Impatiently, he picked up the phone, cradling the receiver close to his ear to block out the sounds of revelry coming from the main restaurant. The rip-roaring party next door only accentuated the silence in his own private room. When the telephone was picked up, he thought he must have dialed the wrong number. “I’m sorry. Is Camilla there?”
“No, I’m afraid she’s out at the moment. Who are you?” inquired a girl with a Geordie accent.

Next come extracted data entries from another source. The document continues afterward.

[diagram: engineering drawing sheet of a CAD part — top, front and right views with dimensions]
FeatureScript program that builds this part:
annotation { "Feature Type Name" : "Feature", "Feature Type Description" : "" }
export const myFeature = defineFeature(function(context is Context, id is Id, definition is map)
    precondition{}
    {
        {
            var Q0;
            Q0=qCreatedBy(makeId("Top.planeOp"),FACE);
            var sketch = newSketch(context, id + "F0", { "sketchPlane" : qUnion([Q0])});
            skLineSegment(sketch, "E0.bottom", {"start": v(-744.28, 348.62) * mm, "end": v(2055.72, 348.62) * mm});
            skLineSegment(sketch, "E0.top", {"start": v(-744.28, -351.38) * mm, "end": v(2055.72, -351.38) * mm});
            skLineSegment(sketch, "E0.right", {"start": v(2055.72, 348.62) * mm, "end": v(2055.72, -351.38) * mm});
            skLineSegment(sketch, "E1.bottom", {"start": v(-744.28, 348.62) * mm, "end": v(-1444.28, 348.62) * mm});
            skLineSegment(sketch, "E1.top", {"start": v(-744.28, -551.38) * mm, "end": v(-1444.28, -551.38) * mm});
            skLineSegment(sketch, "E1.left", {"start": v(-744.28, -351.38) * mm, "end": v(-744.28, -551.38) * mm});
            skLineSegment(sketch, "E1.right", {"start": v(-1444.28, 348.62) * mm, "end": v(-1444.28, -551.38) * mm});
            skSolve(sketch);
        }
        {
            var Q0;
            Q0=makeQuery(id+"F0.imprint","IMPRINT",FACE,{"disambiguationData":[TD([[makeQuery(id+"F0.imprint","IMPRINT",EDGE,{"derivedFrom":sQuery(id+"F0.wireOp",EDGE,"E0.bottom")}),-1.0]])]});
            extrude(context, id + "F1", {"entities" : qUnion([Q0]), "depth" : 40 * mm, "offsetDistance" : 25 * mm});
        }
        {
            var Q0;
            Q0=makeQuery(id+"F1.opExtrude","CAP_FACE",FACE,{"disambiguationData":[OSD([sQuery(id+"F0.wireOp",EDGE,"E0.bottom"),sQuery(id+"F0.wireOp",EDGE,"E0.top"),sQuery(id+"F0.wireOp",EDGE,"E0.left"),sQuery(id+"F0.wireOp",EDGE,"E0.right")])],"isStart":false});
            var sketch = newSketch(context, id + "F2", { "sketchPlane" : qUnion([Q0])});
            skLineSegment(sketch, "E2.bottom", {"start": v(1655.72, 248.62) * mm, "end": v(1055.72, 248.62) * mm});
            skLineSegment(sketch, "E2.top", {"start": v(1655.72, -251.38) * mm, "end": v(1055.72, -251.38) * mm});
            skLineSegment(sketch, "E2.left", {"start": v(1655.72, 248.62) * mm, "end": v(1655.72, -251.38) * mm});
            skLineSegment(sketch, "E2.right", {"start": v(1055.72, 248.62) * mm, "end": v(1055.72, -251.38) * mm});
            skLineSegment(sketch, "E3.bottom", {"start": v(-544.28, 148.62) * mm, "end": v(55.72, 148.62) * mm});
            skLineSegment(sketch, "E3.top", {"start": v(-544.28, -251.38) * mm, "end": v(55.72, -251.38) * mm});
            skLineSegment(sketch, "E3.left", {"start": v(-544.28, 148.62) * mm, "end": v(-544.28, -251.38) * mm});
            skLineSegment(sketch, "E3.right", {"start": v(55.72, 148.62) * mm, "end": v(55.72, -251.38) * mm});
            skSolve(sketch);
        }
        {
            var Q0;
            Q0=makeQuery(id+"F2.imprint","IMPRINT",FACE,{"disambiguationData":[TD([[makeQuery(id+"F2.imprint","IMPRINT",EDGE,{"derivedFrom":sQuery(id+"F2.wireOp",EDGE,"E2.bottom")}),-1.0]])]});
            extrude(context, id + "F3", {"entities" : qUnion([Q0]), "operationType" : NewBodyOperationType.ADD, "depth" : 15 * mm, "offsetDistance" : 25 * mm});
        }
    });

“A friend,” said Nico carefully. “Have you any idea where she might be?”
“Yeah, she’s left a note here. Hang on…she’
s gone to see someone named Zoë. Does that help?”
“Thanks,” he said, puzzled and slightly irritated. “I’ll ring her there.”
Zoë, when he eventually obtained her number from directory inquiries, was equally surprised.
“Oh, hi, Nico. No, Camilla isn’t here. Why, should she be?”
Telling her that he had only called on the off chance, he replaced the receiver and looked at his watch again. Being stood up was a new experience for him, but it appeared to be happening now.
Well, she really picked her moment, thought Nico with mounting anger and disappointment. So much for the afternoon planned to change both their lives. Obviously, Camilla had realized, at least in part, the implications of today’s lunch date and had decided she didn’t need the hassle.
She simply wasn’t interested, he realized grimly, his stomach churning with the cold, sickening reality of rejection. After hours of delicious, terrifying anticipation, the finality and sense of anticlimax was brutally fierce. What might have been was now lost forever. Shit, shit, shit.
* * *
He wouldn’t be there, thought Camilla, leaving the car and hailing a passing cab. Not now. It was almost two thirty. She should have phoned the restaurant, she thought helplessly, but until a few minutes ago, it simply hadn’t occurred to her. And as Charlotte had borrowed her cell phone without asking, again, she was out of luck. All she had been able to think about in her state of shock had been Matt, and when she had finally remembered Nico, out of the shock and grief had come a resurgence of guilt. No matter how strenuously she might deny it to herself, deep down she was chillingly aware of the formidable attraction between her and Nico. He had shown his hand over and over again in different ways, sometimes teasingly, at other times with heart-stopping honesty. Finding himself trapped in a marriage that wasn’t all it might be, he freely admitted to having had other affairs, and it appeared now that this was what he had in mind for her, even knowing as he did the strength of her views about such harmful deception.